Another key difference is the evaluation methodology for DPN. Whereas most previous studies assessed DPN severity using TCNS, the present study employed mTCNS and TNS. The mTCNS omits tendon reflex evaluation, increasing sensitivity to early-stage DPN while maintaining high correlation with TCNS. Additionally, this study uniquely measured CSA of the median and tibial nerves using ultrasonography, revealing reduced nerve CSA with metformin. Prior studies demonstrated enlarged peripheral nerves in DPN via ultrasonography, attributing this to activation of the polyol pathway, osmotic changes, and intraneural edema. Further studies have also suggested Na+/K+ pump dysfunction and intracellular Na+ accumulation in diabetes as contributors to tibial nerve CSA enlargement in DPN. Supporting this, axonal excitability analysis—focused on voltage-gated nodal Na+ and K+ channels—identified reductions in nodal Na+ and slow K+ conductance.

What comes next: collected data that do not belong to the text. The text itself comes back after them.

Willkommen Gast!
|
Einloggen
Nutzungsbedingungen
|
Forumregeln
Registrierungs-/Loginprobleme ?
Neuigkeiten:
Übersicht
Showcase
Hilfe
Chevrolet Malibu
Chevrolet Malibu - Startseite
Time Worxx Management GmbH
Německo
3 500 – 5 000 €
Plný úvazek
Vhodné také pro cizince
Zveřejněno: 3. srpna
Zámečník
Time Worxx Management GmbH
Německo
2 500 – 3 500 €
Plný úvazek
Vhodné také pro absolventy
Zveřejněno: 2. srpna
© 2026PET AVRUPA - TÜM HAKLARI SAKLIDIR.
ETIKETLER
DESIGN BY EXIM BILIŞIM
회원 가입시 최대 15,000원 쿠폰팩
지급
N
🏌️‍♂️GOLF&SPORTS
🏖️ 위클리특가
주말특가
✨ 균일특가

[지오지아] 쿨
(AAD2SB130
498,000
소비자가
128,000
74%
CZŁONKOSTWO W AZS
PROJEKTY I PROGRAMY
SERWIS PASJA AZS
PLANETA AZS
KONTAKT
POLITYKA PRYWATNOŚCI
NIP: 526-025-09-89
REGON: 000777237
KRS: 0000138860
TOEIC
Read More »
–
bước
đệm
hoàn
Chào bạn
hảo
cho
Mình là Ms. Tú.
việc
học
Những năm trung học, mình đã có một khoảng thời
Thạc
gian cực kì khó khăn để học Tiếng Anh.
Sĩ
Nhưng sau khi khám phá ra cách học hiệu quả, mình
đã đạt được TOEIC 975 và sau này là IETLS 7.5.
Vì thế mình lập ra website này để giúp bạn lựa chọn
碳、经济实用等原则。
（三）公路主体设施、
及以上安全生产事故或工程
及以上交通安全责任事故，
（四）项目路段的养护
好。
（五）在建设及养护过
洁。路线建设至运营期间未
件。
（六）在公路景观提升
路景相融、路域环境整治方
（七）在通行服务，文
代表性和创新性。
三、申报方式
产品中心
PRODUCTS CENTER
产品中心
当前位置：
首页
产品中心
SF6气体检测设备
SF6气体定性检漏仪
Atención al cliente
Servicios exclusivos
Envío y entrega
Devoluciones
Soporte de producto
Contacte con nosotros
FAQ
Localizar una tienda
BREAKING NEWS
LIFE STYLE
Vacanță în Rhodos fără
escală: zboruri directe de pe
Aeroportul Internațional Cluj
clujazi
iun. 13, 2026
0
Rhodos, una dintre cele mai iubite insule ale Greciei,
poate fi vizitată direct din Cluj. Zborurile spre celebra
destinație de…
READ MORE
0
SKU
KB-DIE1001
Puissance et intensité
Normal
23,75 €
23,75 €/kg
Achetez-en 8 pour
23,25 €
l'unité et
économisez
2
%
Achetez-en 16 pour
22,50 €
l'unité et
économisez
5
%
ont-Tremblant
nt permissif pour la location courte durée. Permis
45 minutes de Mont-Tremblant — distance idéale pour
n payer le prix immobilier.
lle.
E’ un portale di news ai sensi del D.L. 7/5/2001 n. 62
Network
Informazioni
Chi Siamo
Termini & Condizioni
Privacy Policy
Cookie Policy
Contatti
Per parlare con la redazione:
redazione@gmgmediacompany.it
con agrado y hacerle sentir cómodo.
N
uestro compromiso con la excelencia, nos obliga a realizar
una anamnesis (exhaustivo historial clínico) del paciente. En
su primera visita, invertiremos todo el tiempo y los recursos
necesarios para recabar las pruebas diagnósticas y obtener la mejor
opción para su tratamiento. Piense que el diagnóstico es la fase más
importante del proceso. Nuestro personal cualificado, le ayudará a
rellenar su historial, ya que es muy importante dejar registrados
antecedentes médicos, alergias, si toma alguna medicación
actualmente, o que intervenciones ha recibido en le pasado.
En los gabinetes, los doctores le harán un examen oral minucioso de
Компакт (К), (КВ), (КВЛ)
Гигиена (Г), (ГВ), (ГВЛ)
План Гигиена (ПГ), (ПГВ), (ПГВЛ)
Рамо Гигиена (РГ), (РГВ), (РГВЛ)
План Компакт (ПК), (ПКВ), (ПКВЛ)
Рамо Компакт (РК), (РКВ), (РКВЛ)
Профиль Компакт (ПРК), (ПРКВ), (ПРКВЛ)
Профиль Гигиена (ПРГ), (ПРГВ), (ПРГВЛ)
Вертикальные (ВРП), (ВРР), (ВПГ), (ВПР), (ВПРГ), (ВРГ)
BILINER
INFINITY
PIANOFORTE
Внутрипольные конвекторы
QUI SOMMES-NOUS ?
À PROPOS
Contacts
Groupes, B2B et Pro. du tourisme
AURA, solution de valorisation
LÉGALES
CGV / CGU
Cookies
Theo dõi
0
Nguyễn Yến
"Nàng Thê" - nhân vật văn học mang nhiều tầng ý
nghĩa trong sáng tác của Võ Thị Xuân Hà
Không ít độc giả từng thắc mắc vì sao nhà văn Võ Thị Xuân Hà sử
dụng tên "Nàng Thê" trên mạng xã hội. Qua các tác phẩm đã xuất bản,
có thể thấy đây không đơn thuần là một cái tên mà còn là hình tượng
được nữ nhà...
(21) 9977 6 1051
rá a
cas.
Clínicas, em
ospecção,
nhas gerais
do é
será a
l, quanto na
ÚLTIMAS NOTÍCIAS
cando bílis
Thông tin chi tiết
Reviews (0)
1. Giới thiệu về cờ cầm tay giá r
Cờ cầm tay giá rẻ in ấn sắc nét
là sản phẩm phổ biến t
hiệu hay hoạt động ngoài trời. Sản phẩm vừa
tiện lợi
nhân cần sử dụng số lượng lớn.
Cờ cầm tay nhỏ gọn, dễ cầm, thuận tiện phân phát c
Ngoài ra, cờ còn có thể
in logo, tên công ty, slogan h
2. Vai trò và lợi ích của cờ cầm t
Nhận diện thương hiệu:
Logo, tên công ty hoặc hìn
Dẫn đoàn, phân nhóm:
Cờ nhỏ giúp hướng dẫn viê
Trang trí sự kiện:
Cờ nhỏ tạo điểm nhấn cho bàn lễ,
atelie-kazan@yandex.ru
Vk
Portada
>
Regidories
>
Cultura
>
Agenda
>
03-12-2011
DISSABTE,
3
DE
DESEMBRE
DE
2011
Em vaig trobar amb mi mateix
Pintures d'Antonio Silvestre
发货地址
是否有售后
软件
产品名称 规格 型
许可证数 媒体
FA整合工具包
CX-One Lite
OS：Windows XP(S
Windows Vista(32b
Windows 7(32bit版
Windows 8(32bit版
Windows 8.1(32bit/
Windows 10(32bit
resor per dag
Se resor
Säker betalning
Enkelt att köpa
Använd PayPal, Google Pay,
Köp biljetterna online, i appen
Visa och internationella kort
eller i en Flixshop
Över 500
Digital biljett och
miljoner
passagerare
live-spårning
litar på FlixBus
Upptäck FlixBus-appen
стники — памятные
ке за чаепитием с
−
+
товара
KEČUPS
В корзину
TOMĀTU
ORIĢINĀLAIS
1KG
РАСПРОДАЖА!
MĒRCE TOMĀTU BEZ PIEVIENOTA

These findings suggest that metformin can directly influence nerve ion channels of residual nerves in DPN, alleviating nerve severity despite the absence of electrophysiological improvement.

Discrepancies in previous study results may arise from differences in patient groups, the lack of CSA measurement via ultrasonography, or the absence of axonal excitability assessments. Nonetheless, several unanswered questions remain. Specifically, the correlation between cobalamin and its related metabolites, and CSA or axonal excitability requires further investigation, because cobalamin, homocysteine, and methylmalonic acid levels were not measured in this study. Furthermore, since the current study was cross-sectional, its findings must be validated through prospective, randomized trials. By addressing these limitations, metformin prescription for DPN may become more standardized and widely recommended in the future, with attention to monitoring cobalamin, homocysteine, and methylmalonic acid levels.

The author declares no conflict of interest.